Senior Vision Over 60

 As you age, your vision changes but these changes don’t have to affect your lifestyle if you become aware of warning signs. It’s critical to become knowledgeable of these signs as they could cause vision loss.

Some eye diseases have no early symptoms and changes may not even be noticed until your vision is significantly impacted. By implementing healthy lifestyle choices and having regular eye exams you can maintain good eye health and vision as you age.

If you have diabetes or hypertension (high blood pressure) you may be at greater risk to develop eye vision issues. The American Optometric Association recommends annual eye exams for everyone over 60.

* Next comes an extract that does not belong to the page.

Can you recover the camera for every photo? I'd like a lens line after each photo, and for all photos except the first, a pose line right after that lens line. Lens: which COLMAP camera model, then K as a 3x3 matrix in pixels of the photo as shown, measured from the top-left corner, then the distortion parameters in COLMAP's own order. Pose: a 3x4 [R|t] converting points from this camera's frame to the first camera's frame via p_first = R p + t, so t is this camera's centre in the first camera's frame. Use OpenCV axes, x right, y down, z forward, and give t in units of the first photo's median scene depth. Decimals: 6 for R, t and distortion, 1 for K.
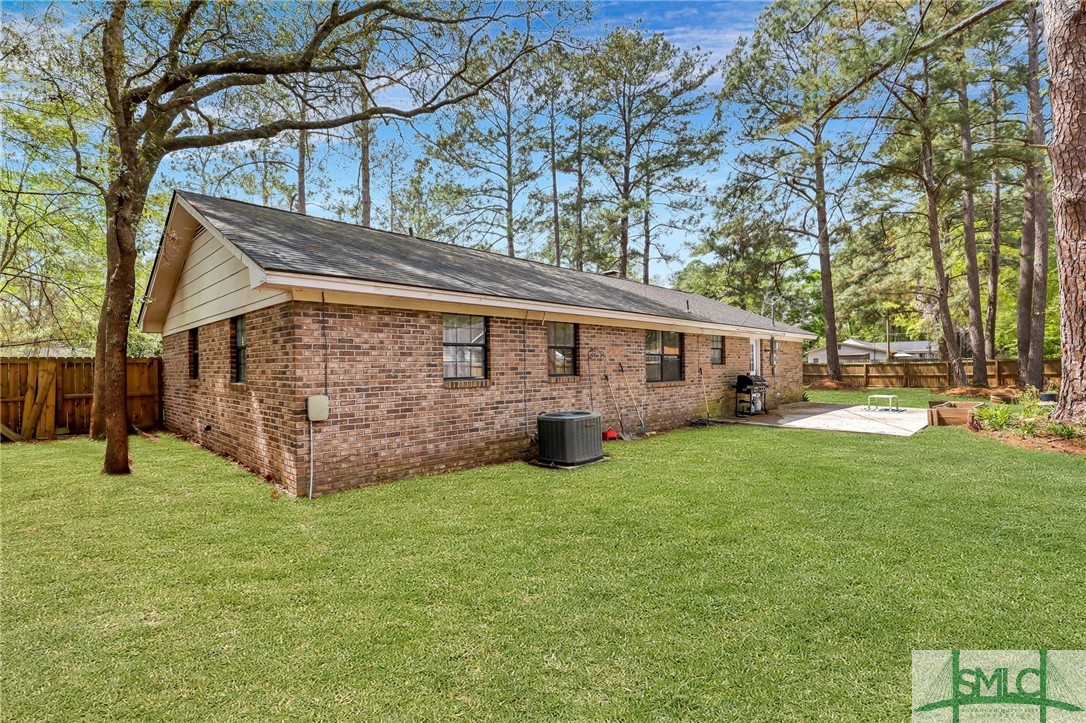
lens RADIAL K [[491.4, 0, 543.3], [0, 491.4, 364.0], [0, 0, 1]] dist [-0.001637, 0.000457]
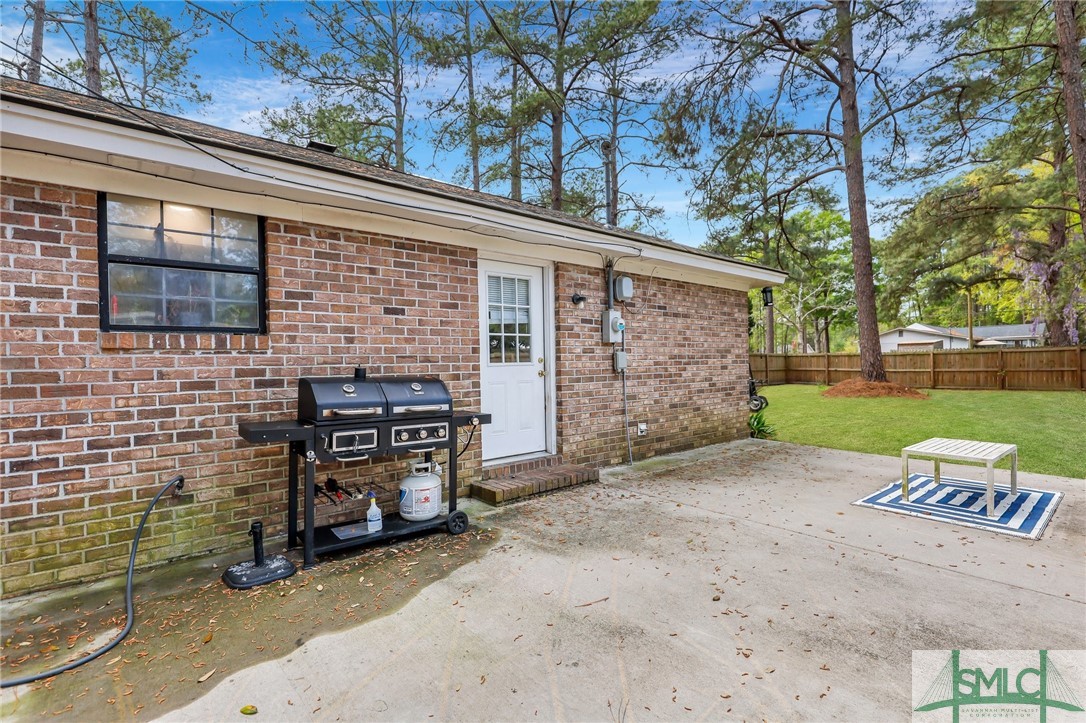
lens RADIAL K [[491.4, 0, 543.0], [0, 491.4, 362.2], [0, 0, 1]] dist [-0.001637, 0.000457]
pose [[0.994707, -0.004924, -0.102638, 0.149611], [0.005411, 0.999975, 0.004468, 0.004488], [0.102614, -0.005000, 0.994709, 0.214760]]
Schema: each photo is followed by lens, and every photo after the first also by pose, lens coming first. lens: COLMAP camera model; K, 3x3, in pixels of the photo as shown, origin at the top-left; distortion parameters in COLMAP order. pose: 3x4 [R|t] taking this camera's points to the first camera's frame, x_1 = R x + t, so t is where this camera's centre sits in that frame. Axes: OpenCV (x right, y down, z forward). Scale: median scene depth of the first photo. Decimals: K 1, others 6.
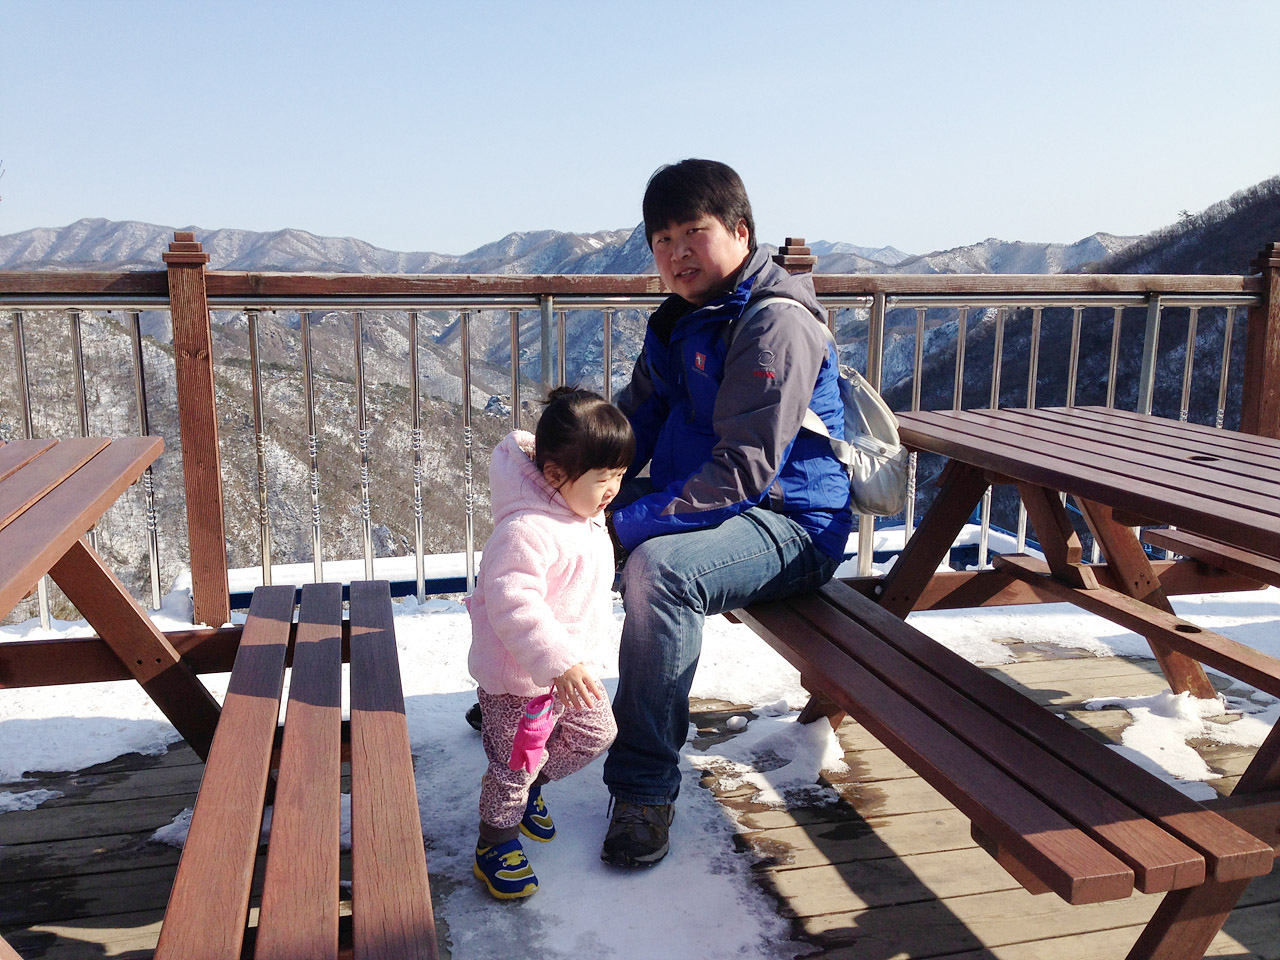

If you are over 60, you should be aware of possible eye diseases that can change your vision permanently. If you recognize and treat these problems early, the more likely you can avoid vision problems. Here are some vision diseases to be aware of.

Senior Vision Over 60

Age Related Vision Diseases

  • Age related macular degeneration (AMD)
    • This eye disease affects the macula (the retina at the back of the eye) and causes central vision loss. This part of the retina allows you to see fine detail and colors. Central vision is required for activities like reading, driving and watching TV.
  • Cataracts
    • The clear lens of your eye may become cloudy or opaque and depending on their size and location can interfere with normal vision. Cataracts can develop in both eyes, but one may be worse more than the other. You may experience blurry vision, decreased contrast sensitivity and/or decreased ability to see under low light conditions.
  • Diabetic Retinopathy
    • The progressive damage done to the blood vessels that nourish your retina occur in people with diabetes. The damaged blood vessels can leak blood and other fluids and cause cloud vision usually in both eyes. If left untreated, it can cause blindness.
  • Dry Eye
    • Dry eye happens when you produce too few or poor-quality tears. Tears are required to maintain the health of the front surface of your eye and provide clear vision.
  • Glaucoma
    • Glaucoma causes damage to the optic nerve resulting in loss of peripheral vision. Both eyes are usually affected with one eye damaged before the other. If left untreated, glaucoma can lead to total blindness. Glaucoma is often painless and can have no obvious symptoms until there is a significant loss of side vision.
  • Retinal detachment
    • This condition causes tearing or separation of the retina. This detachment usually occurs spontaneously due to changes of the vitreous fluid that fills the back of the eye. If left untreated, it can cause permanent vision loss.

Senior Vision Over 60


If any of the above eye conditions occur or other age-related vision issues, it may affect your driving abilities. Your color perception, judgement of distances, difficulty seeing car instrument panel or loss of side vision can have an impact on your driving. The following tips can help:

  •  Pay attention at intersections. Be sure to yield when required, especially making left turns. Look in both directions when entering an intersection. If you have decreased peripheral vision, turn your head frequently.
  • Avoid driving at night if the glare of oncoming headlights bother you or you have trouble seeing at night.
  • Avoid glasses with wide side arms as they may restrict your side vision.
  • Driving programs are available for older people to help you learn how to compensate for the physical vision changes.
  • Annual eye exams are absolutely necessary to ensure your prescription is up to date. These exams can also detect any developing eye health problem.

Senior Vision Over 60

Low Vision Treatments

The diseases mentioned above are among the eye health conditions that can lead to vision loss in varying degrees and forms.

A rehabilitation program can be developed so you can live an independent life within your limitations. Many rehabilitation options are available and are discussed below:

  • Spectacle-mounted magnifiers. A magnifying lens is mounted in spectacles or on a special headband. This allows you to use both hands to complete a close-up task.
  • Handheld or spectacle-mounted telescopes. These help to see at longer distances and can be modified for reading.
  • Handheld and stand magnifiers. These are convenient for short-term reading tasks, such as viewing price tags, labels and instrument dials.
  • Video magnification. Table-top (closed-circuit television) or head-mounted systems are able to enlarge reading material on a video display. You can even customize the brightness, size, contrast, foreground/background color and illumination.
  • Other products include large-type books and magazines, books on tape and talking wristwatches.